▸ **Exercise goal**:
Copy out the text of each of the records below exactly, leaving the pictures out.

(Supplied data)

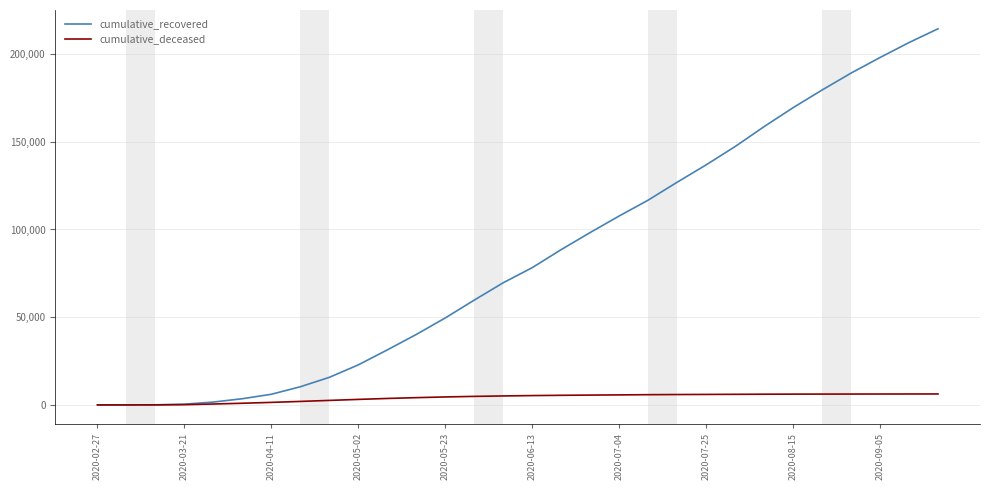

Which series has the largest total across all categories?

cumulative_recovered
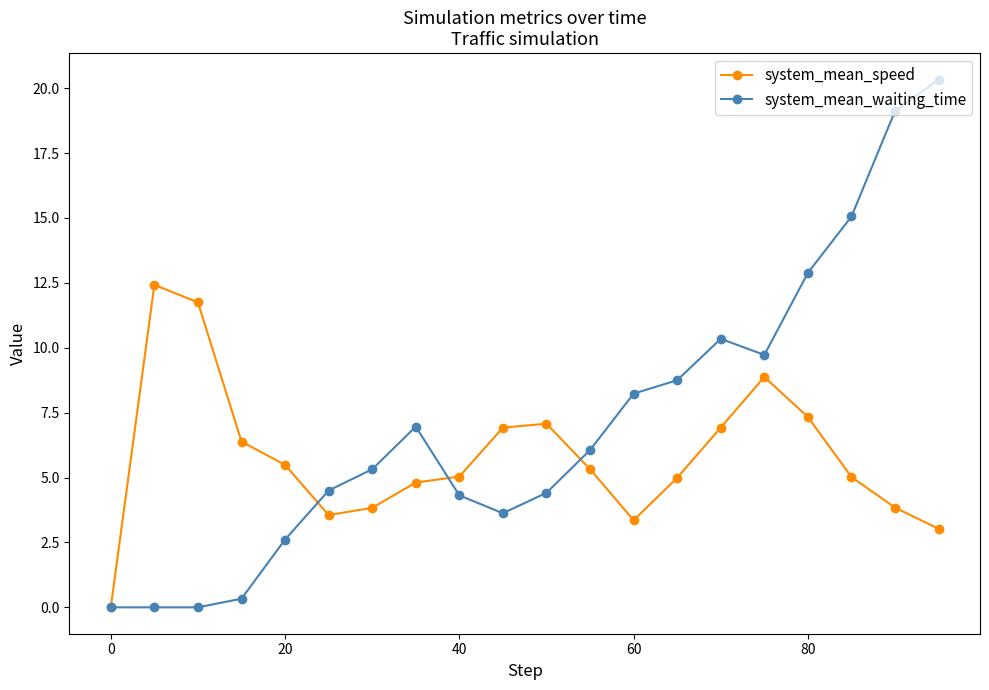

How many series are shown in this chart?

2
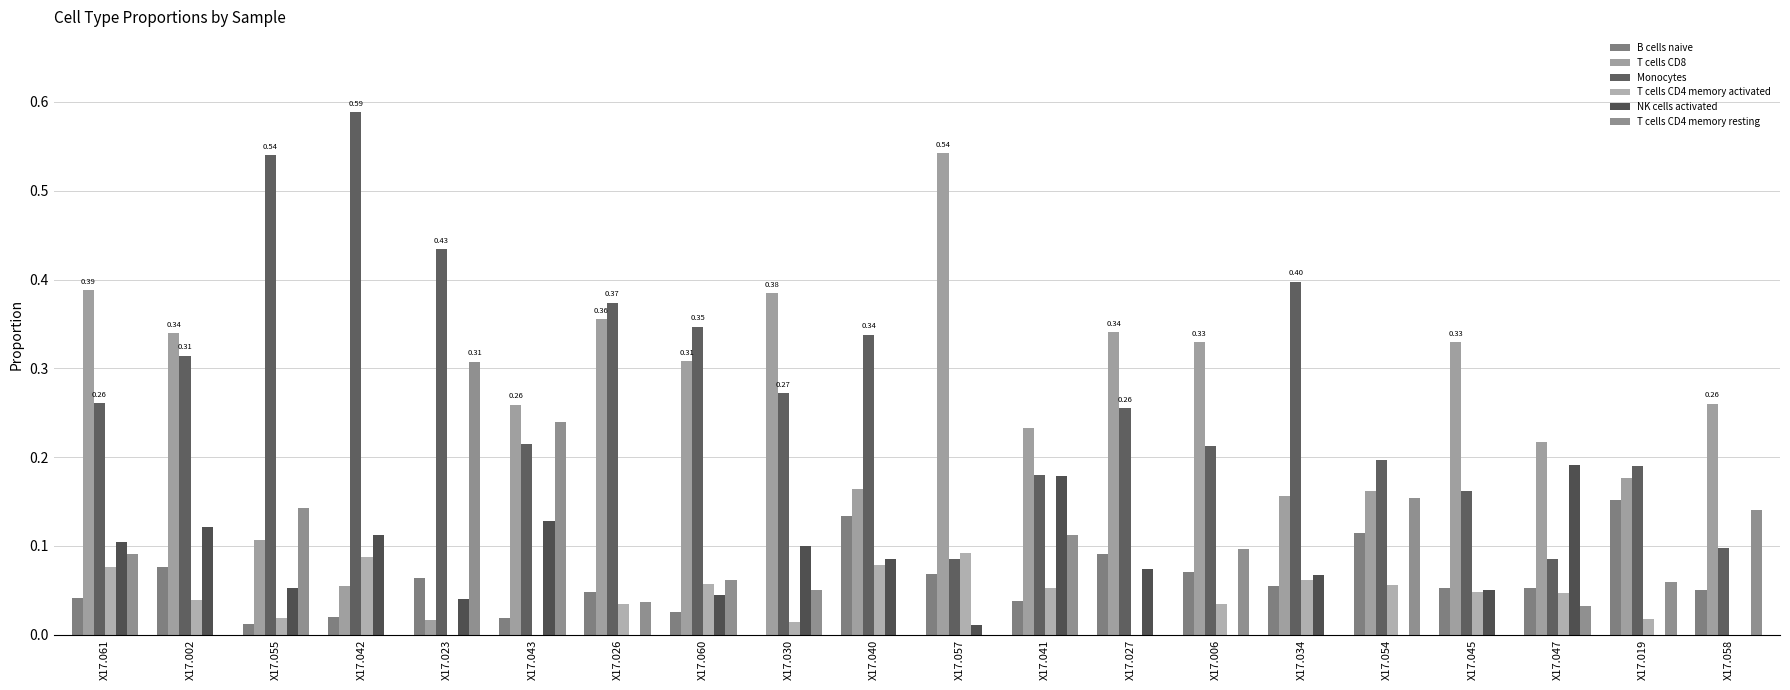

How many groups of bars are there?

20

(End Supplied data)

▸ **The completed task**:
Which series has the largest total across all categories?

cumulative_recovered

How many series are shown in this chart?

2

How many groups of bars are there?

20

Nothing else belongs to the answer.